Niet alleen Máxima, moet hebben geaarzeld, Willem-Alexander ook. 'Want' - zo schrijft hij in zijn brief (voorafgaande aan onze gesprekken gaven zij beiden eerst ieder in een brief aan, wat het voor hen betekende om voortaan hun leven samen te delen en zich voor Gods aangezicht met elkaar te verbinden, en ik mocht vanmorgen daar ook iets van weergeven) - 'want' - zo schrijft hij- 'kan en mag ik Máxima vragen het grootste deel van haar vrije en zelfstandige leven waaraan zij zoveel waarde hecht en waaraan zij zo hard gewerkt heeft, op te geven? Vanaf mijn vroegste herinneringen weet ik hoeveel het koningschap vraagt. Ja, dat het een offer is, een bijna onmenselijk offer, dat ik mijn toekomstige vrouw vraag te brengen. Zij trouwt niet alleen met mij, maar met een heel land.'

Maar tegelijk klinkt in je brief het besef door, dat als er iemand is, die je echt tot steun zou kunnen zijn dan is zij het wel: deze vrouw met haar vrolijke karakter en haar talenten, haar -zoals je zegt - brede visie en haar vermogen de dingen een beetje te relativeren. Zoals jijzelf overigens op jouw beurt haar tot een grote steun bent, omdat je zo zichtbaar in haar gelooft en haar, zoals zij zelf zegt, met alle aandacht en zorg omringt, waardoor zij zich veilig bij je voelt en zichzelf kan zijn. Zichzelf zijn: voor jou betekent dat: met alle spontaneïteit en levensplezier die haar eigen zijn, en waarvan je zo intens hoopt dat zij die in haar nieuwe leven zal behouden.

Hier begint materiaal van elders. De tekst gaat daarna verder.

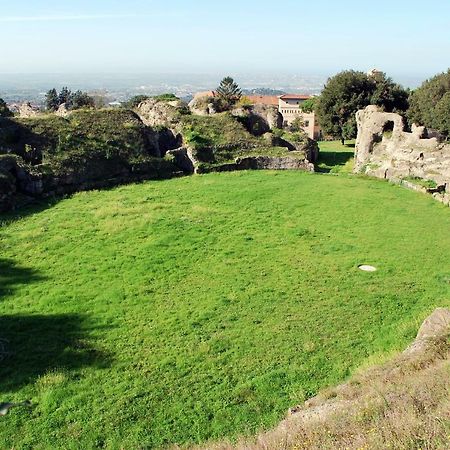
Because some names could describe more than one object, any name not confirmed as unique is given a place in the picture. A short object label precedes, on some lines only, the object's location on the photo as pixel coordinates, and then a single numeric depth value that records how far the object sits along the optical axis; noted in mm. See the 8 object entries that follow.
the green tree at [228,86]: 92875
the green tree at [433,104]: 45106
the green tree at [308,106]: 80612
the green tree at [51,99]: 87350
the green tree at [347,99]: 46250
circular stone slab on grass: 16688
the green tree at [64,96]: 90125
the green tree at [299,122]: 63803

Jullie zijn er samen uitgekomen. Je hebt, lieve bruid, nu al heel veel mensen ontmoet. Velen heb je geraakt door je warmte en je aandacht. Eigenlijk al vanaf die eerste woorden die eindelijk in het openbaar konden worden gesproken, woorden die klonken als een echo van de woorden waarmee Ruth zich met Naomi verbond: 'Uw volk is mijn volk, en uw God is mijn God.'

'Uw volk is mijn volk.' Je hebt je onze taal spoedig eigen gemaakt. Op een keer - wij spraken toen nog engels - kon ik een bepaald woord niet vinden, en zei toen tegen iemand naast ons: 'Ik zoek naar het woord 'gevolgen'. Maar voor die ander had kunnen antwoorden zei Máxima: 'Consequences'! En ach, wat een 'consequences' heeft jullie liefde voor elkaar al niet! Zo heb je je ook willen verdiepen in het protestantisme, in de kerk waarin Willem-Alexander is grootgebracht. Maar het geloof zelf, dat jullie vandaag naar deze kerk brengt, het geloof in God, de God van Abraham en Mozes en Jezus, dat deelden jullie al samen.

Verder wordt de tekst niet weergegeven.